TASK TO CARRY OUT
Among the records below, count the lines where "Artikel" occurs, and report that total alone.

DATA RECORDS

++++++++++

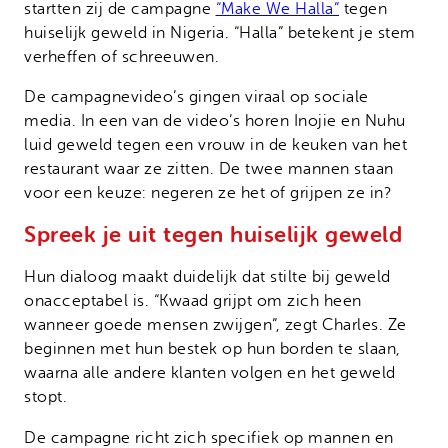
startten zij de campagne
“Make We Halla”
tegen
huiselijk geweld in Nigeria. “Halla” betekent je stem
verheffen of schreeuwen.
De campagnevideo’s gingen viraal op sociale
media. In een van de video’s horen Inojie en Nuhu
luid geweld tegen een vrouw in de keuken van het
restaurant waar ze zitten. De twee mannen staan
voor een keuze: negeren ze het of grijpen ze in?
Spreek je uit tegen huiselijk geweld
Hun dialoog maakt duidelijk dat stilte bij geweld
onacceptabel is. “Kwaad grijpt om zich heen
wanneer goede mensen zwijgen”, zegt Charles. Ze
beginnen met hun bestek op hun borden te slaan,
waarna alle andere klanten volgen en het geweld
stopt.
De campagne richt zich specifiek op mannen en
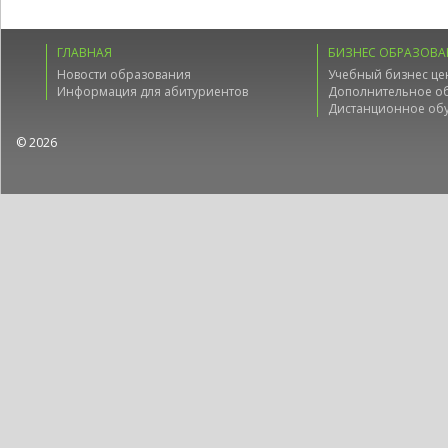
ГЛАВНАЯ
БИЗНЕС ОБРАЗОВА
Новости образования
Учебный бизнес це
Информация для абитуриентов
Дополнительное о
Дистанционное об
© 2026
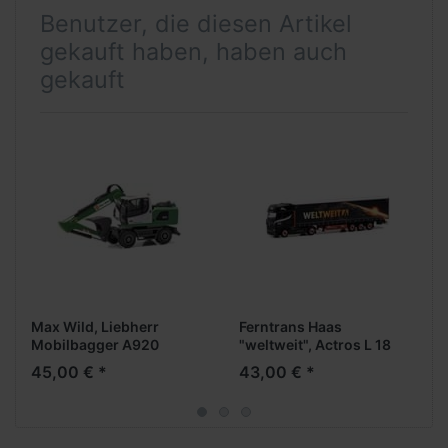
Benutzer, die diesen Artikel
gekauft haben, haben auch
gekauft
Max Wild, Liebherr
Ferntrans Haas
Mobilbagger A920
"weltweit", Actros L 18
GigaSpace Medi
45,00 € *
43,00 € *
GardPlAufl.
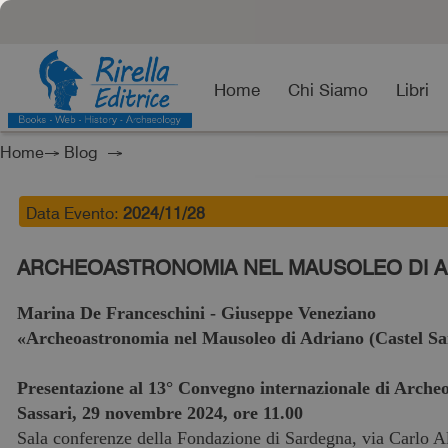
Home
Chi Siamo
Libri
Home
→
Blog
→
Data Evento:
2024/11/28
ARCHEOASTRONOMIA NEL MAUSOLEO DI AD
Marina De Franceschini - Giuseppe Veneziano
«Archeoastronomia nel Mausoleo di Adriano (Castel S
Presentazione al 13° Convegno internazionale di Arch
Sassari, 29 novembre 2024,
ore 11.00
Sala conferenze della Fondazione di Sardegna, via Carlo Al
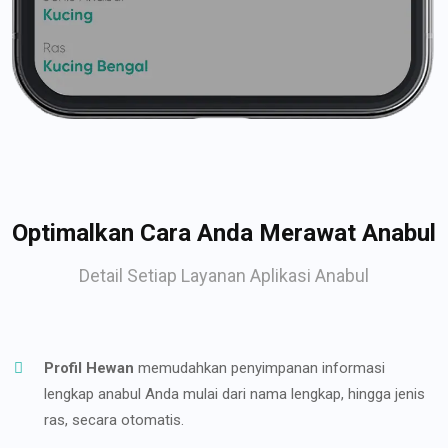
Optimalkan Cara Anda Merawat Anabul
Detail Setiap Layanan Aplikasi Anabul
Profil Hewan
memudahkan penyimpanan informasi
lengkap anabul Anda mulai dari nama lengkap, hingga jenis
ras, secara otomatis.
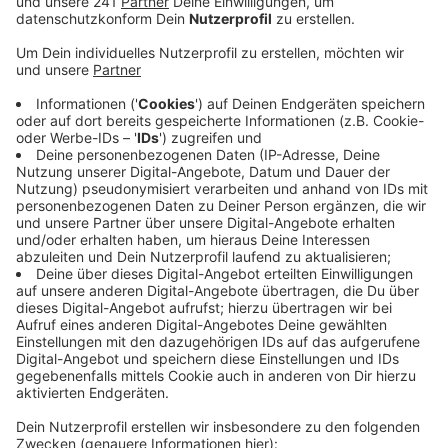
bevorstehenden Einbruch bei der alten Dame
geben sollte.
Veröffentlicht:
Mittwoch, 16.03.2022 18:27
Anzeige
Zwei Stunden lang hatten die Täter mit der Frau
telefoniert und sich unter anderem als Staatsanwalt
und Polizist ausgegeben. Die Rentnerin war allerdings
misstrauisch und hatte ihren Nachbarn zu Hilfe gerufen
– einen echten Polizisten. Der nahm dann den 17-
jährigen Tatverdächtigen fest, der wenig später bei
der Dame auftauchte, um die Beute abzuholen. Die
Polizei bittet in diesem Zusammenhang nochmal um
Vorsicht und sagt, dass Polizistin niemals an der Tür
oder am Telefon um die Herausgabe von Wertsachen
bitten würde.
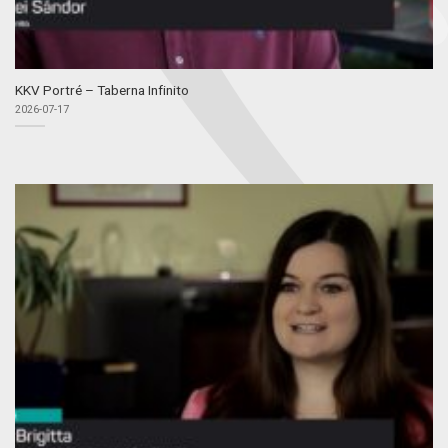
KKV Portré – Taberna Infinito
2026-07-17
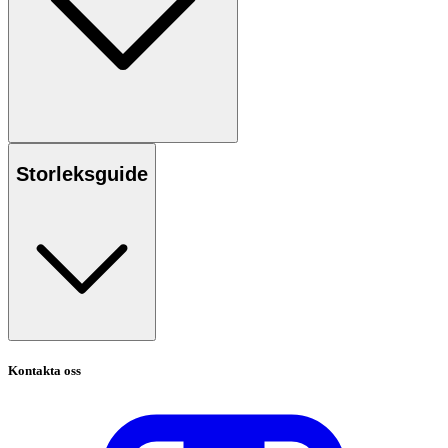
Storleksguide
Kontakta oss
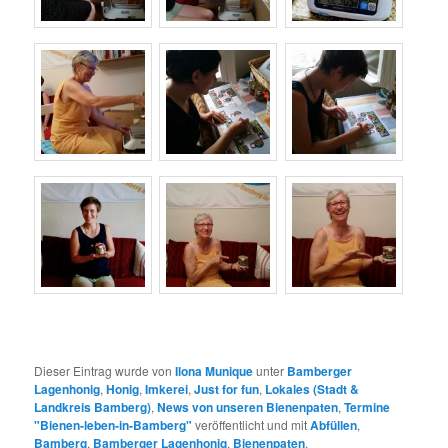
Dieser Eintrag wurde von
Ilona Munique
unter
Bamberger
Lagenhonig
,
Honig
,
Imkerei
,
Just for fun
,
Lokales (Stadt &
Landkreis Bamberg)
,
News von unseren Bienenpaten
,
Termine
"Bienen-leben-in-Bamberg"
veröffentlicht und mit
Abfüllen
,
Bamberg
,
Bamberger Lagenhonig
,
Bienenpaten
,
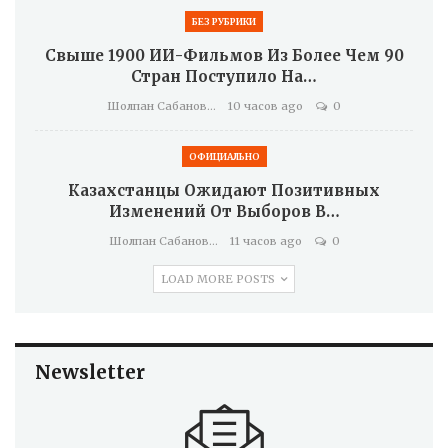
БЕЗ РУБРИКИ
Свыше 1900 ИИ-Фильмов Из Более Чем 90
Стран Поступило На…
Шолпан Сабанова
10 часов ago
0
ОФИЦИАЛЬНО
Казахстанцы Ожидают Позитивных
Изменений От Выборов В…
Шолпан Сабанова
11 часов ago
0
LOAD MORE POSTS
Newsletter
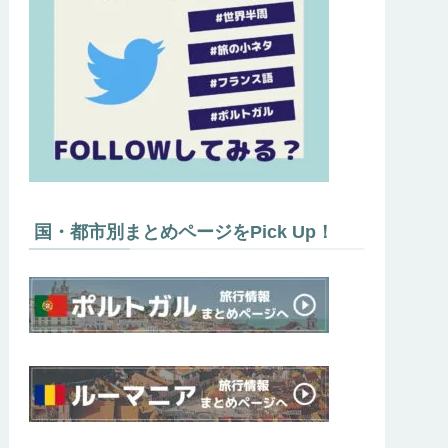
国・都市別まとめページをPick Up！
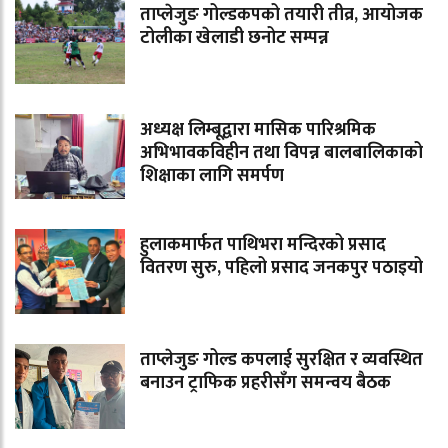
ताप्लेजुङ गोल्डकपको तयारी तीव्र, आयोजक
टोलीका खेलाडी छनोट सम्पन्न
अध्यक्ष लिम्बूद्वारा मासिक पारिश्रमिक
अभिभावकविहीन तथा विपन्न बालबालिकाको
शिक्षाका लागि समर्पण
हुलाकमार्फत पाथिभरा मन्दिरको प्रसाद
वितरण सुरु, पहिलो प्रसाद जनकपुर पठाइयो
ताप्लेजुङ गोल्ड कपलाई सुरक्षित र व्यवस्थित
बनाउन ट्राफिक प्रहरीसँग समन्वय बैठक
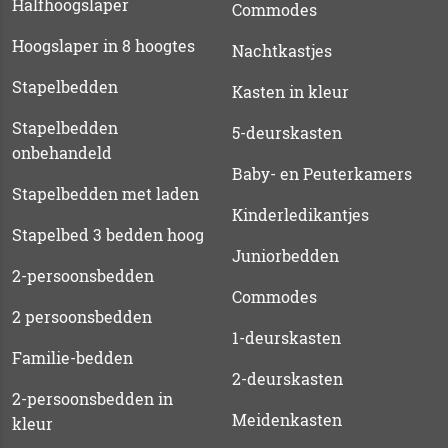
Halfhoogslaper
Commodes
Hoogslaper in 8 hoogtes
Nachtkastjes
Stapelbedden
Kasten in kleur
Stapelbedden
5-deurskasten
onbehandeld
Baby- en Peuterkamers
Stapelbedden met laden
Kinderledikantjes
Stapelbed 3 bedden hoog
Juniorbedden
2-persoonsbedden
Commodes
2 persoonsbedden
1-deurskasten
Familie-bedden
2-deurskasten
2-persoonsbedden in
Meidenkasten
kleur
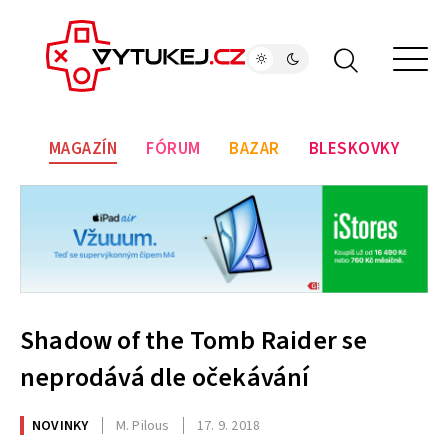
MAGAZÍN
FÓRUM
BAZAR
BLESKOVKY
Shadow of the Tomb Raider se
neprodává dle očekávání
NOVINKY
M. Pilous
17. 9. 2018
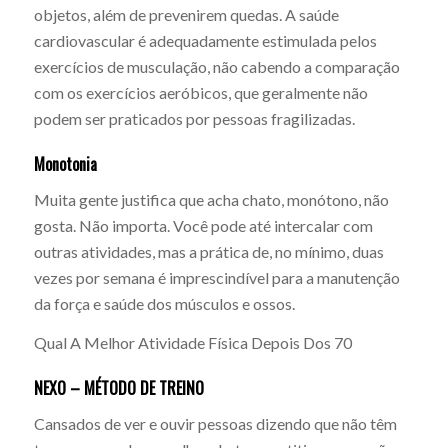
objetos, além de prevenirem quedas. A saúde
cardiovascular é adequadamente estimulada pelos
exercícios de musculação, não cabendo a comparação
com os exercícios aeróbicos, que geralmente não
podem ser praticados por pessoas fragilizadas.
Monotonia
Muita gente justifica que acha chato, monótono, não
gosta. Não importa. Você pode até intercalar com
outras atividades, mas a prática de, no mínimo, duas
vezes por semana é imprescindível para a manutenção
da força e saúde dos músculos e ossos.
Qual A Melhor Atividade Física Depois Dos 70
NEXO – MÉTODO DE TREINO
Cansados de ver e ouvir pessoas dizendo que não têm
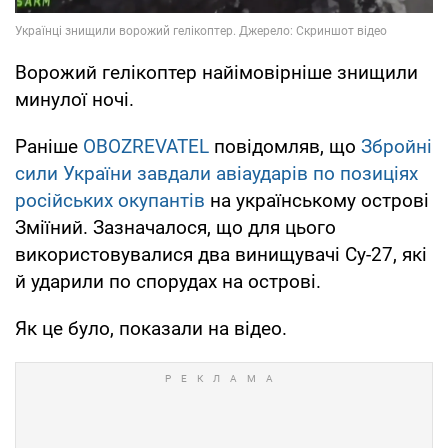
Ворожий гелікоптер найімовірніше знищили
минулої ночі.
Раніше
OBOZREVATEL
повідомляв, що
Збройні
сили України завдали авіаударів по позиціях
російських окупантів
на українському острові
Зміїний. Зазначалося, що для цього
використовувалися два винищувачі Су-27, які
й ударили по спорудах на острові.
Як це було, показали на відео.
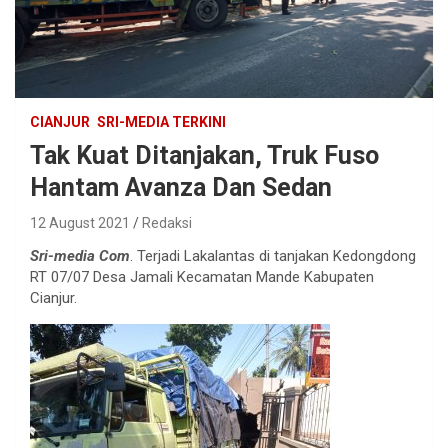
CIANJUR
SRI-MEDIA TERKINI
Tak Kuat Ditanjakan, Truk Fuso
Hantam Avanza Dan Sedan
12 August 2021
Redaksi
Sri-media Com
. Terjadi Lakalantas di tanjakan Kedongdong
RT 07/07 Desa Jamali Kecamatan Mande Kabupaten
Cianjur.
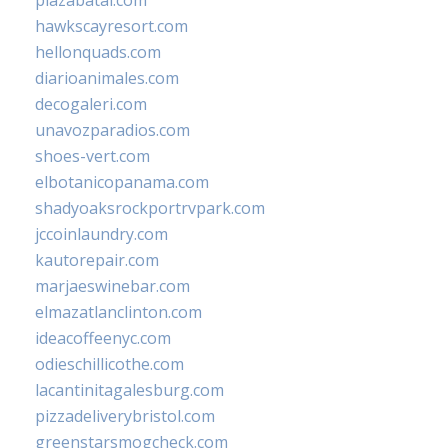
plazabatai.com
hawkscayresort.com
hellonquads.com
diarioanimales.com
decogaleri.com
unavozparadios.com
shoes-vert.com
elbotanicopanama.com
shadyoaksrockportrvpark.com
jccoinlaundry.com
kautorepair.com
marjaeswinebar.com
elmazatlanclinton.com
ideacoffeenyc.com
odieschillicothe.com
lacantinitagalesburg.com
pizzadeliverybristol.com
greenstarsmogcheck.com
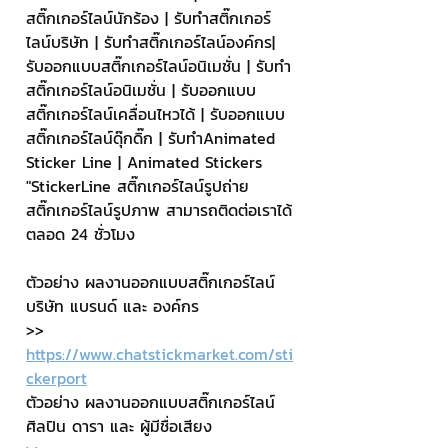
สติ๊กเกอร์ไลน์นักร้อง | รับทำสติ๊กเกอร์
ไลน์บริษัท | รับทำสติ๊กเกอร์ไลน์องค์กร| 
รับออกแบบสติ๊กเกอร์ไลน์อนิเมชั่น | รับทำ
สติ๊กเกอร์ไลน์อนิเมชั่น | รับออกแบบ
สติ๊กเกอร์ไลน์เคลื่อนไหวได้ | รับออกแบบ
สติ๊กเกอร์ไลน์ดุ๊กดิ๊ก | รับทำAnimated 
Sticker Line | Animated Stickers
"StickerLine สติ๊กเกอร์ไลน์รูปถ่าย 
สติ๊กเกอร์ไลน์รูปภาพ สามารถติดต่อเราได้
ตลอด 24 ชั่วโมง
ตัวอย่าง ผลงานออกแบบสติ๊กเกอร์ไลน์ 
บริษัท แบรนด์ และ องค์กร
>> 
https://www.chatstickmarket.com/sti
ckerport
ตัวอย่าง ผลงานออกแบบสติ๊กเกอร์ไลน์ 
ศิลปิน ดารา และ ผู้มีชื่อเสียง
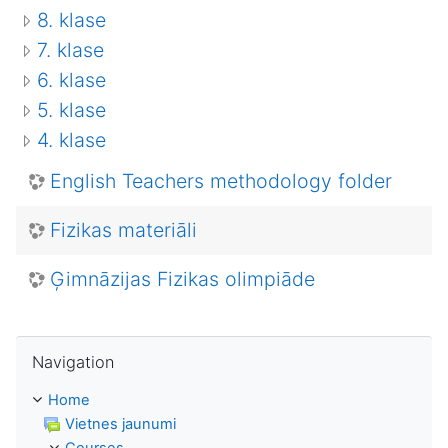
8. klase
7. klase
6. klase
5. klase
4. klase
English Teachers methodology folder
Fizikas materiāli
Ģimnāzijas Fizikas olimpiāde
Skip Navigation
Navigation
Home
Vietnes jaunumi
Courses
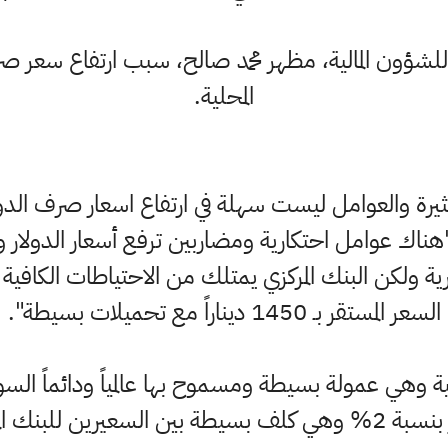
شؤون المالية، مظهر محمد صالح، سبب ارتفاع سعر صرف 
المحلية.
يرة والعوامل ليست سهلة في ارتفاع اسعار صرف الدو
هناك عوامل احتكارية ومضاربين ترفع أسعار الدولار 
ة ولكن البنك المركزي يمتلك من الاحتياطات الكافي
السعر المستقر بـ 1450 ديناراً مع تحميلات بسيطة".
وهي عمولة بسيطة ومسموح بها عالمياً ودائماً الس
 للبنك المركزي والمحلي".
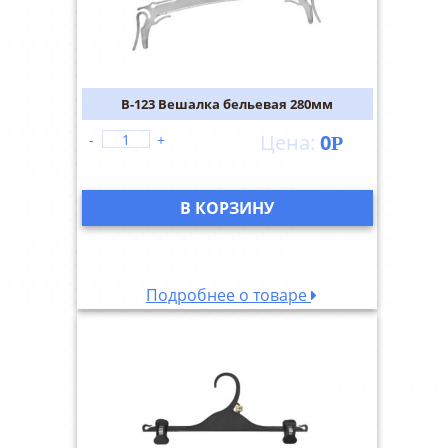
В-123 Вешалка бельевая 280мм
0
-
+
Р
В КОРЗИНУ
Подробнее о товаре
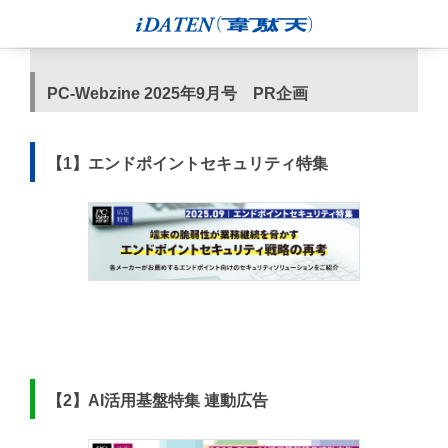
PC-Webzine 2025年9月号 PR企画
【1】エンドポイントセキュリティ特集
【2】AI活用基盤特集 連動広告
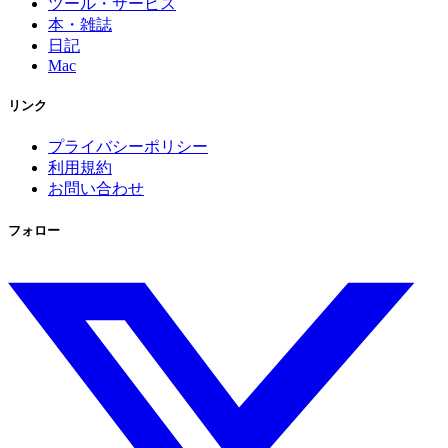
ツール・サービス
本・雑誌
日記
Mac
リンク
プライバシーポリシー
利用規約
お問い合わせ
フォロー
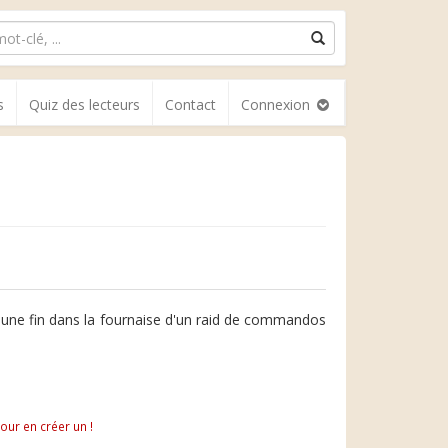
s
Quiz des lecteurs
Contact
Connexion
une fin dans la fournaise d'un raid de commandos
pour en créer un !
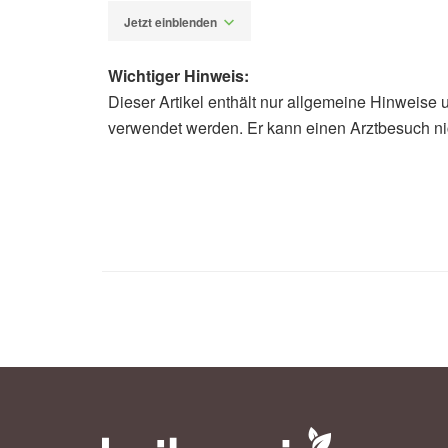
Jetzt einblenden
Wichtiger Hinweis:
Dieser Artikel enthält nur allgemeine Hinweise 
Alfred Domke
verwendet werden. Er kann einen Arztbesuch ni
New England Journal of Medicine: 
England Journal of Medicine
Internetportal „Live Science“: Anot
Shower (Abruf 21.07.2019),
Live Sc
Robert Koch Institut (RKI): Amöbenke
(RKI)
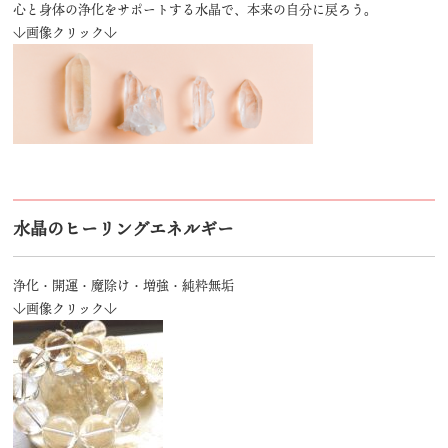
心と身体の浄化をサポートする水晶で、本来の自分に戻ろう。
↓画像クリック↓
水晶のヒーリングエネルギー
浄化・開運・魔除け・増強・純粋無垢
↓画像クリック↓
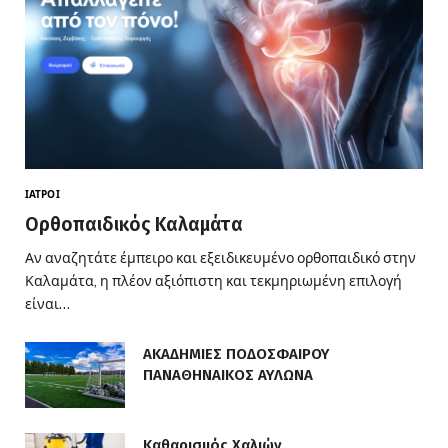
ΙΑΤΡΟΊ
Ορθοπαιδικός Καλαμάτα
Αν αναζητάτε έμπειρο και εξειδικευμένο ορθοπαιδικό στην
Καλαμάτα, η πλέον αξιόπιστη και τεκμηριωμένη επιλογή
είναι…
ΑΚΑΔΗΜΙΕΣ ΠΟΔΟΣΦΑΙΡΟΥ
ΠΑΝΑΘΗΝΑΙΚΟΣ ΑΥΛΩΝΑ
Καθαρισμός Χαλιών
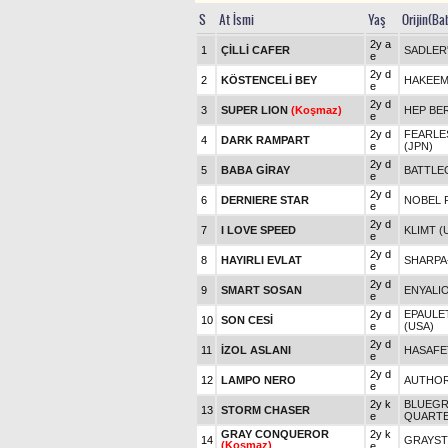
S
At İsmi
Yaş
Orijin(Ba
2y a
1
ÇİLLİ CAFER
SADLER'
e
2y d
2
KÖSTENCELİ BEY
HAKEEM
e
2y d
3
SUPER LION
(Koşmaz)
HEP BE
e
2y d
FEARLES
4
DARK RAMPART
e
(JPN)
2y d
5
BABA GİRAY
BATTLE
e
2y d
6
DERNIERE STAR
NOBEL P
e
2y d
7
I LOVE SPEED
KLIMT (
e
2y d
8
HAYIRLI EVLAT
SHARPA
e
2y d
9
SMART SOSAN
ENYALI
e
2y d
EPAULE
10
SON CESİ
e
(USA)
2y d
11
İZOL ASLANI
HASAFE
e
2y d
12
LAMPO NERO
AUTHOR
e
2y k
BLUEGR
13
STORM CHASER
e
QUARTE
GRAY CONQUEROR
2y k
14
GRAYS
(Koşmaz)
e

++++++++++

WRITTEN ANSWER
2